The Nittany Lions lost only one more game after that – the homecoming game with Syracuse – and they wound up being ranked #14, with a 6-4 record. They probably would have escaped the notice of the national media had they not pulled an amazing upset over Ohio State that year, traveling to Columbus and beating the #2 team in the nation 27-0. That is another story for another time. (I wrote a paragraph about that game in a 2005 post about the victory over the Buckeyes that year; I will try to provide a more robust one this year as we approach the OSU game.)
For those of you who are interested in which players were involved in the photographed play, I’ve done some research. Please click on the photo above for a larger view of it.

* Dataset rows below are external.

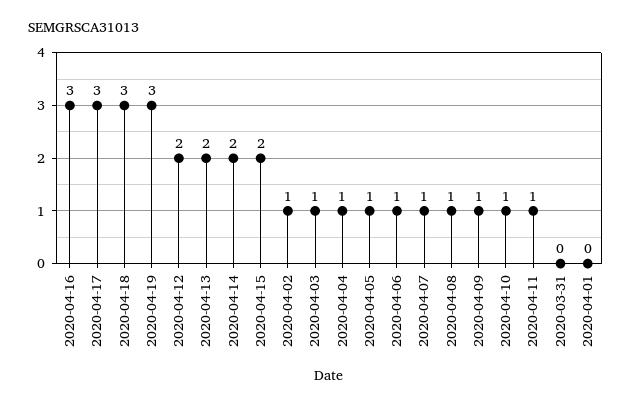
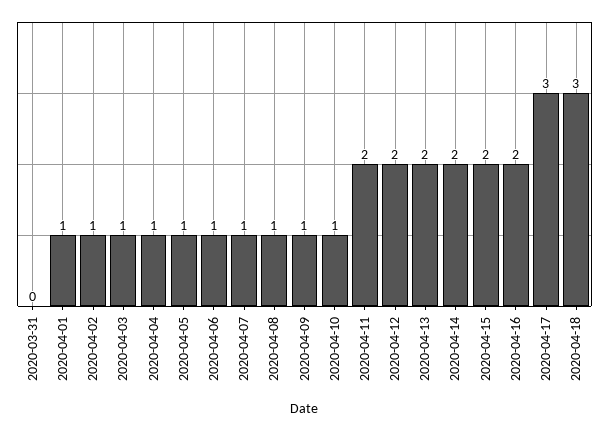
2020-04-16: 3 -> 2
2020-04-19: 3 -> none
2020-04-11: 1 -> 2
2020-04-01: 0 -> 1

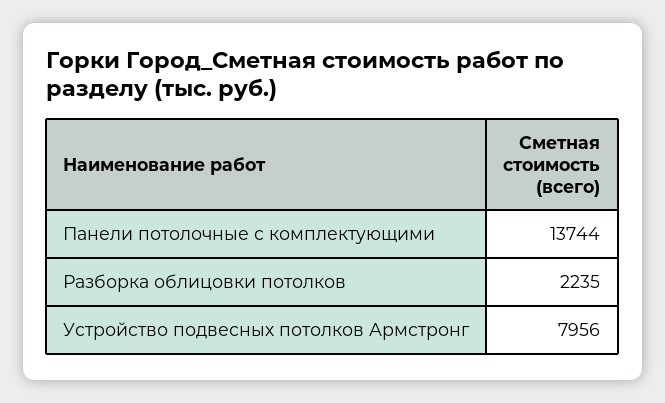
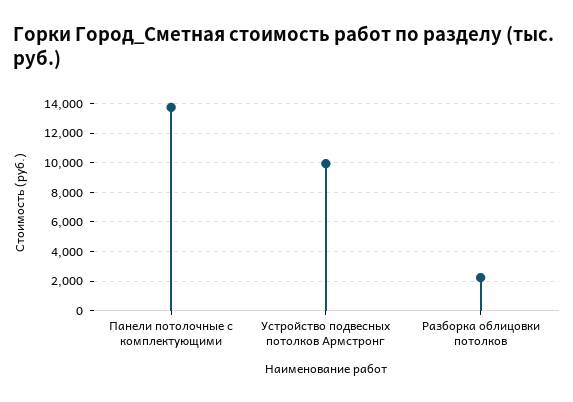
Устройство подвесных потолков Армстронг: 7956 -> 10000

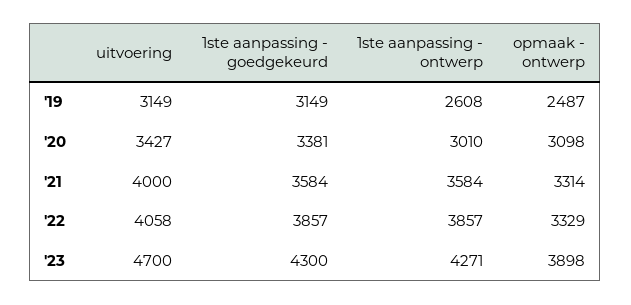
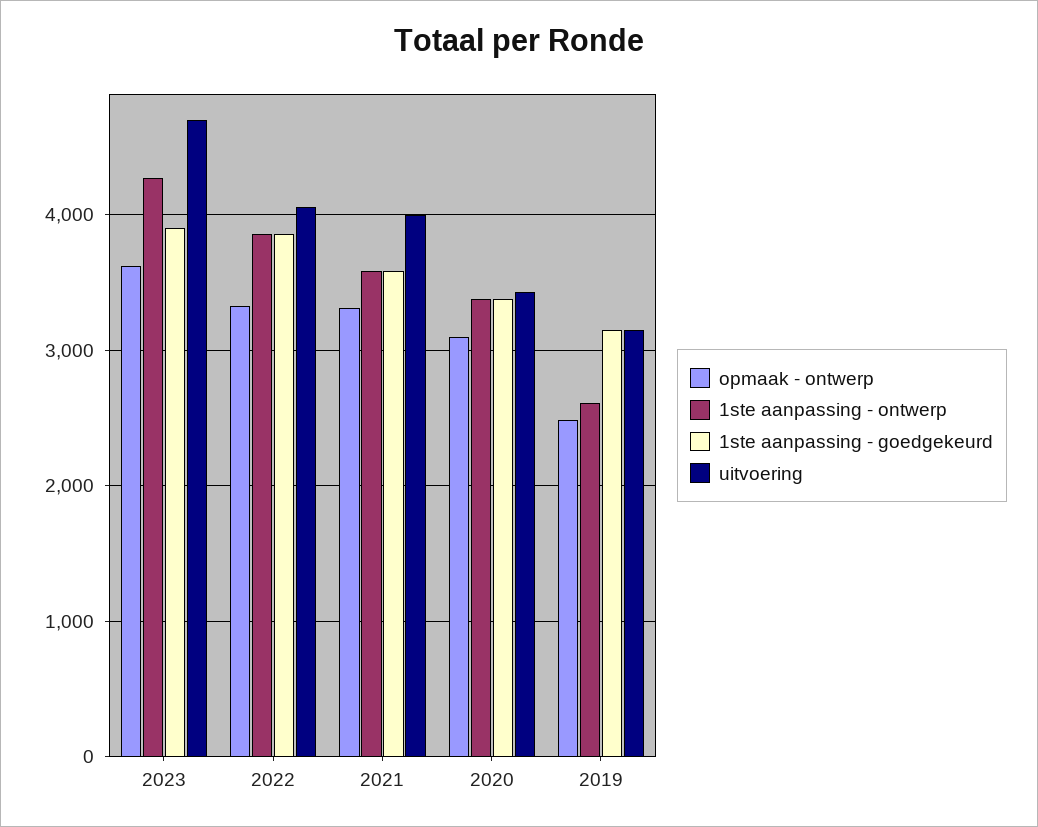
1ste aanpassing - ontwerp, '20: 3010 -> 3400
1ste aanpassing - goedgekeurd, '23: 4300 -> 3900
opmaak - ontwerp, '23: 3898 -> 3600

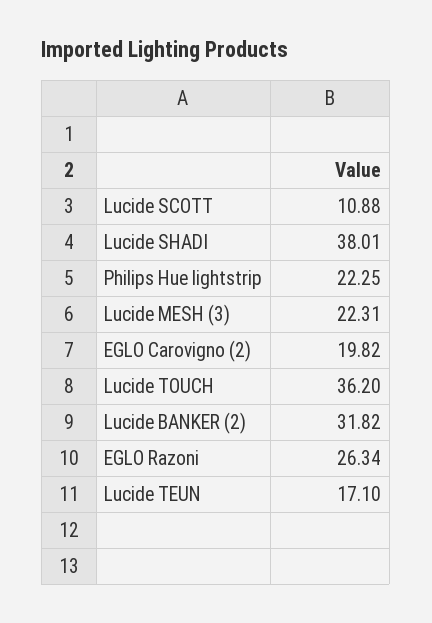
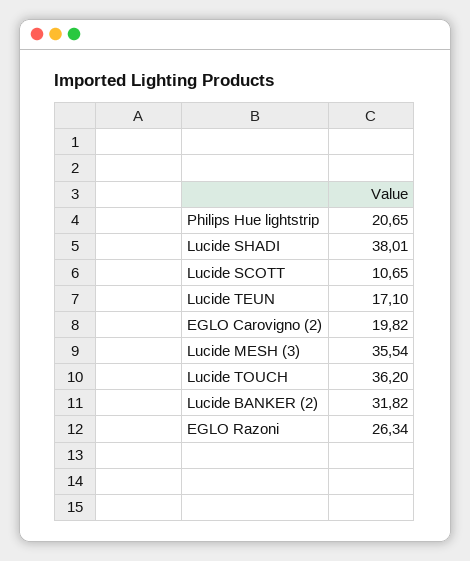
Lucide SCOTT: 10.88 -> 10.65
Philips Hue lightstrip: 22.25 -> 20.65
Lucide MESH (3): 22.31 -> 35.54

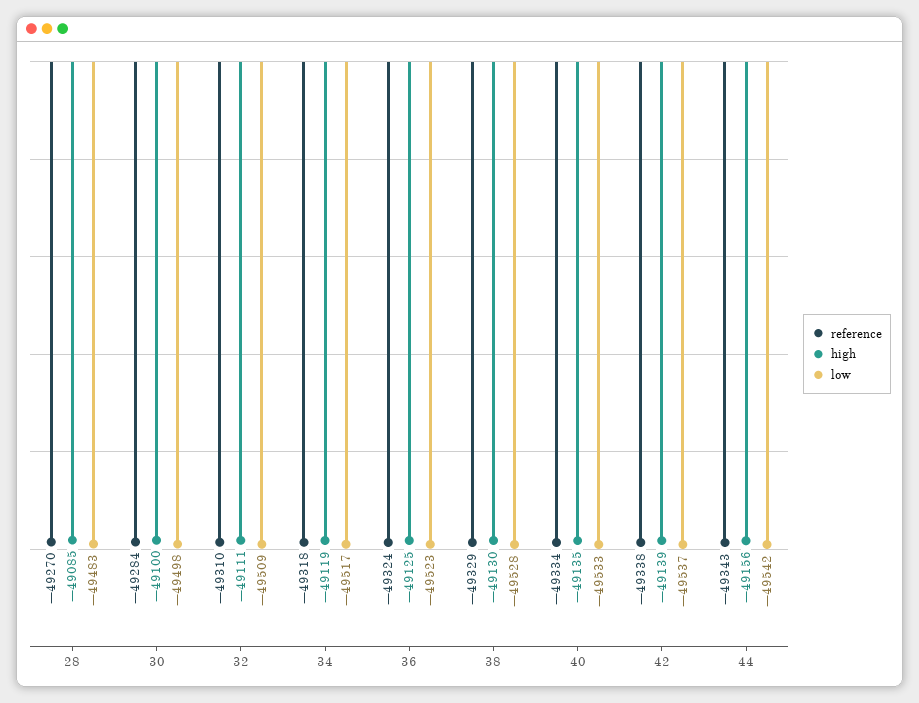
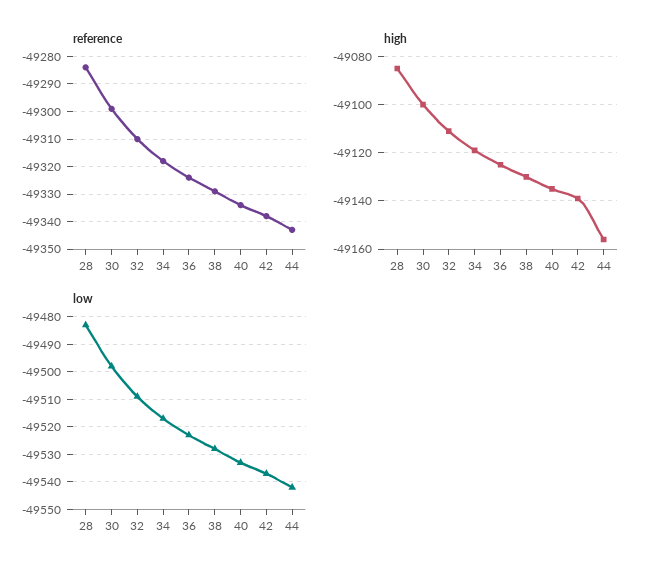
reference, 28: -49270 -> -49285
reference, 30: -49284 -> -49300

The players are: #80 DE Jock West, #62 LB Ellery Seitz, #61 LB Bob Kane, #53 MG Glenn Ressler, #76 T Dave Rowe, #40 CB Mike Irwin, #22 S Dick Gingrich, #83 DE Bud Yost, #17 CB Joe Vargo, and #42 S/P Frank Hershey. Unfortunately, I cannot read the number of the defender who nailed Bob Berry (#15) after he unloaded the ball.
Ressler, 1964 Maxwell Award winner and the only All-America first-teamer on the squad, played both ways: middle guard on defense and center on offense. Ressler later played offensive guard with the NFL Baltimore Colts from 1965 through 1974, appearing in two Super Bowls. Seitz, also a heavyweight wrestler who eventually became captain of the grapplers, broke his arm in this game and was lost for the season. Jerry Sandusky was injured earlier in the season and did not play this game. He was replaced by West. Mike Irwin, who would eventually become team captain, is a financial planner who currently appears on a weekly TV panel show called “The NitWits” on which each Penn State game is analyzed.
Rip Engle was the head coach back then, two years before his assistant, Joe Paterno, eventually took over at the top position.
Artificially Sweetened says
I have a dumb question. Did the Oregon team fly in to PA in 1964? If so, I bet it cost big bucks back then.
The Nittany Turkey says
That’s not a dumb question. I believe that back then, most West Coast teams used wagon trains to come back east. Passage became tricky in several areas, most notably Donner Pass, which sometimes required that kickers be consumed for sustenance, and also Central Illinois, where the Fighting Illini got their name the old fashioned way, inspiring a requisite wagon circling.
But seriously, though, charter flights were used in the 60s, but only big schools could afford them. PSU played mostly eastern opponents at that time, but the Nittany Lions also played alternating home-and-home with UCLA from 1963 to 1969, as well as hosting single games with Colorado, Air Force, and Oregon.
The Notre Dame — USC series dates back to 1926, in the days of Knute Rockne. After a few years, there was talk of canceling the series because of the long train ride from Chicago to L.A., but the rivalry persevered and it still remains a much anticipated annual battle.
Sure, the travel costs big bucks, but a full stadium ain’t exactly capybara stew.